Pablo Picasso. The Salon of the Home of Fontainebleau: Olga at the Piano. 1921

Pencil on paper, 19 5/16 × 25 3/16" (49 × 64 cm). Musée national Picasso, Paris. © 2023 Estate of Pablo Picasso

Curator, Anne Umland:  Why did Picasso go to Fontainebleau in the summer of 1921? Getting away, a retreat.

He and his wife, the former ballerina Olga Khokhlova, found a house to rent. They were parents for the first time. Their new baby son Paul was born in February. They struck a balance between a work life, a family life, and socializing.

This house, that the Picassos rented, is still standing. And this very detailed drawing is remarkably faithful to the space.

Conservator, Erika Mosier: When I look at this work, I see this controlled riot of line.

I’m Erika Mosier. I’m a paper conservator at MoMA.

A detail I really like about this work is that if we look at the carpet, he’s given us an indication of the pattern, but he hasn’t drawn the pattern overall. The same thing’s going on with the pictures above the piano. We have the frames, but we don’t have the images. He’s chosen to leave out certain details. I feel like he’s giving our eye the room to process this drawing.

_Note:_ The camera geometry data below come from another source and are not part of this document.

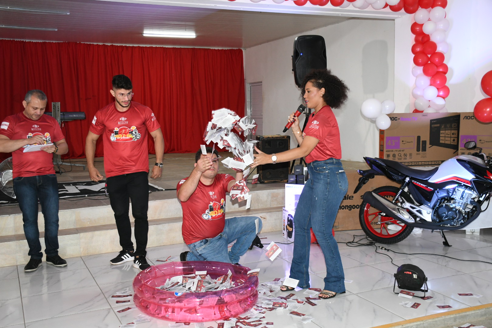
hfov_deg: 49.6
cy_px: 164
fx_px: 533
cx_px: 246
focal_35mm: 39
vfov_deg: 34.2
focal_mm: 26
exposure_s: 1/125
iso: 1600
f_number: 5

Anne Umland: I love how if you get up close and compare the quality of line that he uses to render Olga Picasso relative to that that he uses to depict the inanimate objects in the room, you can see he’s used a very delicate, much lighter touch in her figure. It’s very intimate. It feels very private. She’s seated at the piano. She’s in the process of turning the sheet music. Her right hand is playing on the keys. And he captures her likeness with just that single profile and the hairstyle and the beads.